**DIRECTIONS FOR THIS TASK**:
Reproduce the book blog post below word for word, in its entirety.

**PROVIDED PASSAGE**:

********

I hear from my translator friend that Roberto Saviano’s events were smash hits and you can read about them in Italian here.

The Digested Read

I love "the digested read," but this one takes the cake. I mean, I knew that a Mario Vargas Llosa novel about a man obsessed with a promiscuous woman was probably not for me, but it's so much fun to read about how very silly and not for me it is: the literary fiction version of the whole Sarkozy affair.

Highbrow & Lowbrow, in print & online

I’m sorry to have missed Mark Sarvas et al.’s panel up at Columbia on Tuesday night: it sounds like a banner version of the longstanding/ongoing conversation about blogs and book reviews. You can read accounts by James Marcus and Ed Champion (I won’t characterize them, as Mark labeling Ed [accurately] as “impressionistic” seemed to get Ed into a lather….). On James’ site, a British commenter alludes to the lively discussion over there on the same topic. If you want a flavor of that, you can do no better than to read my friend Louise Tucker’s brilliant blog post on the so-called Golden Age of publishing (an illusion, she reminds us). I was glowing with pride when it went up--all the more so when it got 263 comments! Way to launch a polemic.

Editor Elizabeth Sifton compared Mark to Irving Howe--a lovely, flattering, amazing compliment. I don’t know Howe’s work well enough to be able to guess the specific contours of the comparison beyond the notion that, like Howe, Mark writes very intelligent, clear criticism, the kind of criticism that serious readers can learn from. The kind of criticism that doesn’t require one’s being fully up-to-date on the latest theory to grasp.

That sounds like an anti-theoretical barb. It’s not. Or not exactly. However, when reading about a fictional text, I like the references to philosophers and theorists who might illuminate that text to work in the service of the argument not as flamboyant signs of the writer’s erudition. I mean, I could spatter this whole posting with references to Habermas and Bourdieu, couldn’t I? But why?

From all accounts, it seems that the flame throwing between newspapers and blogs has abated. The papers may have run out of ammunition. Everyone recognizes--even the Times, which ended TimesSelect this week--that the future of daily information is digital and free.

********

Saved data entries:

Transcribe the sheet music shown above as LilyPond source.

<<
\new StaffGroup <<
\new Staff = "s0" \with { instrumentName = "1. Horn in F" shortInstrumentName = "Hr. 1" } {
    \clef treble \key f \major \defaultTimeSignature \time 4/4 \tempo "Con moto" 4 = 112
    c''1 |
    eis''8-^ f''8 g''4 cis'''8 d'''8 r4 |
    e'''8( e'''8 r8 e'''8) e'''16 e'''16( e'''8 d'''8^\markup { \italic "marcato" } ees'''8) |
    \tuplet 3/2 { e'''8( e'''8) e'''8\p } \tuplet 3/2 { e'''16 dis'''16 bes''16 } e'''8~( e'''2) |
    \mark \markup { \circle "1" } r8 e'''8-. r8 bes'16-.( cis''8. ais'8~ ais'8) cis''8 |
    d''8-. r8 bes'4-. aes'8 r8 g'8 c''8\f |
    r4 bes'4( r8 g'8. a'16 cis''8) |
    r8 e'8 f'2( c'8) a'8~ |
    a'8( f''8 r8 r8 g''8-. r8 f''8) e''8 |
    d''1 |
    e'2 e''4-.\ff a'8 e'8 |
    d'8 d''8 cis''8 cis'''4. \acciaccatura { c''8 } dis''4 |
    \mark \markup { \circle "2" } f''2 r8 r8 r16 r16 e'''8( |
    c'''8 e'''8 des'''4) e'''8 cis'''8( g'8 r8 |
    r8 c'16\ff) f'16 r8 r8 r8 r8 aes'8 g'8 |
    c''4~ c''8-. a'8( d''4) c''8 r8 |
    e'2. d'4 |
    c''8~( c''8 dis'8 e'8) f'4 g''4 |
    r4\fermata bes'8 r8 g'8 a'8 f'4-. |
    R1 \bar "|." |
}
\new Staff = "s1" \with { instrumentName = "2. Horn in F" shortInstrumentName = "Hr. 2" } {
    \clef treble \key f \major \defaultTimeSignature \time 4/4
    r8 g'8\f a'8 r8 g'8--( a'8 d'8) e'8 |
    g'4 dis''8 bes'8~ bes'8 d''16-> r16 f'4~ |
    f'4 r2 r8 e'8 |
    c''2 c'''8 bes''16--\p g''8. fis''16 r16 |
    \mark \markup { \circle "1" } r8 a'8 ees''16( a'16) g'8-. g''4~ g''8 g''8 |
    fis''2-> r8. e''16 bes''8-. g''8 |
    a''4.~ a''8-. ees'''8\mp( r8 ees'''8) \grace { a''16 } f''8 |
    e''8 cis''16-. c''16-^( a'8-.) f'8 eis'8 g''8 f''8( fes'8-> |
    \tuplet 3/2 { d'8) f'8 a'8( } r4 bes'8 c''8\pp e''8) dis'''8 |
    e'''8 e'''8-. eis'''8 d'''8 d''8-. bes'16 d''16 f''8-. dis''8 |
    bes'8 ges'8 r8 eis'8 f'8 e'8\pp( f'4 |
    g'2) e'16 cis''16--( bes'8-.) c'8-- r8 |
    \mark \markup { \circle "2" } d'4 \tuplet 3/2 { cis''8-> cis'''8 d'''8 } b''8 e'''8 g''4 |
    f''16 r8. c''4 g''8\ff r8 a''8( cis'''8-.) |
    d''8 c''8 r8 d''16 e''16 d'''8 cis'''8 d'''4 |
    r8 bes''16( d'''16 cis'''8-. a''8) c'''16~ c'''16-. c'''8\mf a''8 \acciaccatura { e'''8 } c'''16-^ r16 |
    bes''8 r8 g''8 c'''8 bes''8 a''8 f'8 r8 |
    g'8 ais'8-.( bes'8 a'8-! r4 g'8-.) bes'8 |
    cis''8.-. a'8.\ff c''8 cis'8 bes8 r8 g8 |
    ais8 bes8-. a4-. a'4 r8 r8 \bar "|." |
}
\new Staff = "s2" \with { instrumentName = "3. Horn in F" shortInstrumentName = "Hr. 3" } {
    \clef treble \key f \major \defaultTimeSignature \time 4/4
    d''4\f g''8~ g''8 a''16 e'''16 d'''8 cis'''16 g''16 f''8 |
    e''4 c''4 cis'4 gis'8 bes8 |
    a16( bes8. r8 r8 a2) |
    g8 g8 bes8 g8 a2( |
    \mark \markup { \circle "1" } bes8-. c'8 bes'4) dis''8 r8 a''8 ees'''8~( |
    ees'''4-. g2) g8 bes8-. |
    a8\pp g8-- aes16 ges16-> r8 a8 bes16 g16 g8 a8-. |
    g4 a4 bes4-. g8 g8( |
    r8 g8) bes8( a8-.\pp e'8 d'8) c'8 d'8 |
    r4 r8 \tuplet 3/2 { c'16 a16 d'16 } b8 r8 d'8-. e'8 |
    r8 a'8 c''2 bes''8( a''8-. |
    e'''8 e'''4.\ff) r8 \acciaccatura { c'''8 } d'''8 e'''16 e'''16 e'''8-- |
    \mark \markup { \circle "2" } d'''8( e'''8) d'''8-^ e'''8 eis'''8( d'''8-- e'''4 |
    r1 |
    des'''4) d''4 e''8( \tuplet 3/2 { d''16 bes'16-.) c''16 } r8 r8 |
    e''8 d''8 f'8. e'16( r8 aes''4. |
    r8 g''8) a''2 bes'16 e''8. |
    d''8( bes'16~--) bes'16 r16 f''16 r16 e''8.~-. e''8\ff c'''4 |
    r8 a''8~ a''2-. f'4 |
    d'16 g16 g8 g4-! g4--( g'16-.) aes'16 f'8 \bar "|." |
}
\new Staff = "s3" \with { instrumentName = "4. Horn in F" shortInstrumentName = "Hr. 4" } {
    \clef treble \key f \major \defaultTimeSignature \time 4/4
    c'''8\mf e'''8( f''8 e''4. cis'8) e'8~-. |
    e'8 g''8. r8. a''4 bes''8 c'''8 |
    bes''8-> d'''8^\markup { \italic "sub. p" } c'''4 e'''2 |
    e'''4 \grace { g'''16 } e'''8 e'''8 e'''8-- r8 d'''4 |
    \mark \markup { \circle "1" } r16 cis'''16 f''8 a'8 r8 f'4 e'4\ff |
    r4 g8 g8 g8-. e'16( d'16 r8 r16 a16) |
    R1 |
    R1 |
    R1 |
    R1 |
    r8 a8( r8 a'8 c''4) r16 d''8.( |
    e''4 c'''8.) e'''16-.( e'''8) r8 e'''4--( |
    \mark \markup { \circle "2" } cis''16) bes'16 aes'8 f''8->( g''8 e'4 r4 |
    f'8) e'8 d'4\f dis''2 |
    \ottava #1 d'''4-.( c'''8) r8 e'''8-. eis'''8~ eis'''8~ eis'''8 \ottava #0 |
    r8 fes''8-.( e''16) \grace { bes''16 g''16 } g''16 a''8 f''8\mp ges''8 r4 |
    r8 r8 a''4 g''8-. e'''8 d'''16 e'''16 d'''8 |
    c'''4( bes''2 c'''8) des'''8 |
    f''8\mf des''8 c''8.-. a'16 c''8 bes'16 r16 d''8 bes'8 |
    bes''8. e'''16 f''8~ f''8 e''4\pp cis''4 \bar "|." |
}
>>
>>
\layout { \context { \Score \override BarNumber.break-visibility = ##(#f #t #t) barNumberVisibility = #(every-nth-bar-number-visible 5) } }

********

**COMPLETE ANSWER**:
I hear from my translator friend that Roberto Saviano’s events were smash hits and you can read about them in Italian here.

The Digested Read

I love "the digested read," but this one takes the cake. I mean, I knew that a Mario Vargas Llosa novel about a man obsessed with a promiscuous woman was probably not for me, but it's so much fun to read about how very silly and not for me it is: the literary fiction version of the whole Sarkozy affair.

Highbrow & Lowbrow, in print & online

I’m sorry to have missed Mark Sarvas et al.’s panel up at Columbia on Tuesday night: it sounds like a banner version of the longstanding/ongoing conversation about blogs and book reviews. You can read accounts by James Marcus and Ed Champion (I won’t characterize them, as Mark labeling Ed [accurately] as “impressionistic” seemed to get Ed into a lather….). On James’ site, a British commenter alludes to the lively discussion over there on the same topic. If you want a flavor of that, you can do no better than to read my friend Louise Tucker’s brilliant blog post on the so-called Golden Age of publishing (an illusion, she reminds us). I was glowing with pride when it went up--all the more so when it got 263 comments! Way to launch a polemic.

Editor Elizabeth Sifton compared Mark to Irving Howe--a lovely, flattering, amazing compliment. I don’t know Howe’s work well enough to be able to guess the specific contours of the comparison beyond the notion that, like Howe, Mark writes very intelligent, clear criticism, the kind of criticism that serious readers can learn from. The kind of criticism that doesn’t require one’s being fully up-to-date on the latest theory to grasp.

That sounds like an anti-theoretical barb. It’s not. Or not exactly. However, when reading about a fictional text, I like the references to philosophers and theorists who might illuminate that text to work in the service of the argument not as flamboyant signs of the writer’s erudition. I mean, I could spatter this whole posting with references to Habermas and Bourdieu, couldn’t I? But why?

From all accounts, it seems that the flame throwing between newspapers and blogs has abated. The papers may have run out of ammunition. Everyone recognizes--even the Times, which ended TimesSelect this week--that the future of daily information is digital and free.